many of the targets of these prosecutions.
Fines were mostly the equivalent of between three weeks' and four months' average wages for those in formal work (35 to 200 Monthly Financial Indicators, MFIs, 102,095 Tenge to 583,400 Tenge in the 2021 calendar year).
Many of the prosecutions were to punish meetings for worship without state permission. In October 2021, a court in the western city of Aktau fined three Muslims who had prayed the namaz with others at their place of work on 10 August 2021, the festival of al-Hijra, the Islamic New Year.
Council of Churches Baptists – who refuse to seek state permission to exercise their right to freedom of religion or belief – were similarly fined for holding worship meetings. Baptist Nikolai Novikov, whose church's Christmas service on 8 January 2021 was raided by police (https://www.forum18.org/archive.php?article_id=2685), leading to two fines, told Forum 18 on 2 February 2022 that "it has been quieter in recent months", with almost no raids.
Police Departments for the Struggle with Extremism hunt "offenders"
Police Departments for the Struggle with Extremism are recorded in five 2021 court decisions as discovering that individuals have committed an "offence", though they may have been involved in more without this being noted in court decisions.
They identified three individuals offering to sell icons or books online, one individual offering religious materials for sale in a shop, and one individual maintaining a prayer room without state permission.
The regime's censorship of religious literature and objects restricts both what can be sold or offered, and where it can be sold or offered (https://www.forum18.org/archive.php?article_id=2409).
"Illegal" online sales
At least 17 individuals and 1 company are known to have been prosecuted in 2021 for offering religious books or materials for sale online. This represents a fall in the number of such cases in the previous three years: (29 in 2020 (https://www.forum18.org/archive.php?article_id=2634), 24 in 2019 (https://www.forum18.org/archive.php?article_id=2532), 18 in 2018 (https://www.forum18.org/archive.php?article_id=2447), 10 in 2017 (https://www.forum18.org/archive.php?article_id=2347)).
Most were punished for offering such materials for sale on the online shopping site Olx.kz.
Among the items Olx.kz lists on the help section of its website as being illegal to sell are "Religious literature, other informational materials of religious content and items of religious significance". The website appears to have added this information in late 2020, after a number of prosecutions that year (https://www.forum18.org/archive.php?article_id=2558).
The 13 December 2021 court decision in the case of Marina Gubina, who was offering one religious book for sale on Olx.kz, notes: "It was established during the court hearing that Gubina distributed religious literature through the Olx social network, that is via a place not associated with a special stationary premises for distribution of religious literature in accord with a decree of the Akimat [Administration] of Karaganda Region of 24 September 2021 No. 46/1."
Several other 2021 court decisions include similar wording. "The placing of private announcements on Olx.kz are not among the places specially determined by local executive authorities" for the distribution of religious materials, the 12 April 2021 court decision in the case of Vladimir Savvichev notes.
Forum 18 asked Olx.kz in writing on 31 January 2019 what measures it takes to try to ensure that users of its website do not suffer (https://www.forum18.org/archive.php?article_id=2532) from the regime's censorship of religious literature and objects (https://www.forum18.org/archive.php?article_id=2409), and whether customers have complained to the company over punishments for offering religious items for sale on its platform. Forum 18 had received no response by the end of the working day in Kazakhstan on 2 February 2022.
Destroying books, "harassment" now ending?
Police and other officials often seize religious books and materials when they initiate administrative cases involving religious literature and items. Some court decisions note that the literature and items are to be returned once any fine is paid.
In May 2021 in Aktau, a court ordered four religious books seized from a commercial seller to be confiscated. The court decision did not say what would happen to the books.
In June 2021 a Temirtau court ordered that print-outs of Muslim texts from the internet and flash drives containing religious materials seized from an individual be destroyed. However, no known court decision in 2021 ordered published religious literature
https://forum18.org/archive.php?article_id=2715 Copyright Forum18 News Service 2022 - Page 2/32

## Exercise objective
Select and copy every line from the records that includes the word "decisions".

## Expected output
Police Departments for the Struggle with Extremism are recorded in five 2021 court decisions as discovering that individuals have committed an "offence", though they may have been involved in more without this being noted in court decisions.
Several other 2021 court decisions include similar wording. "The placing of private announcements on Olx.kz are not among the places specially determined by local executive authorities" for the distribution of religious materials, the 12 April 2021 court decision in the case of Vladimir Savvichev notes.
Police and other officials often seize religious books and materials when they initiate administrative cases involving religious literature and items. Some court decisions note that the literature and items are to be returned once any fine is paid.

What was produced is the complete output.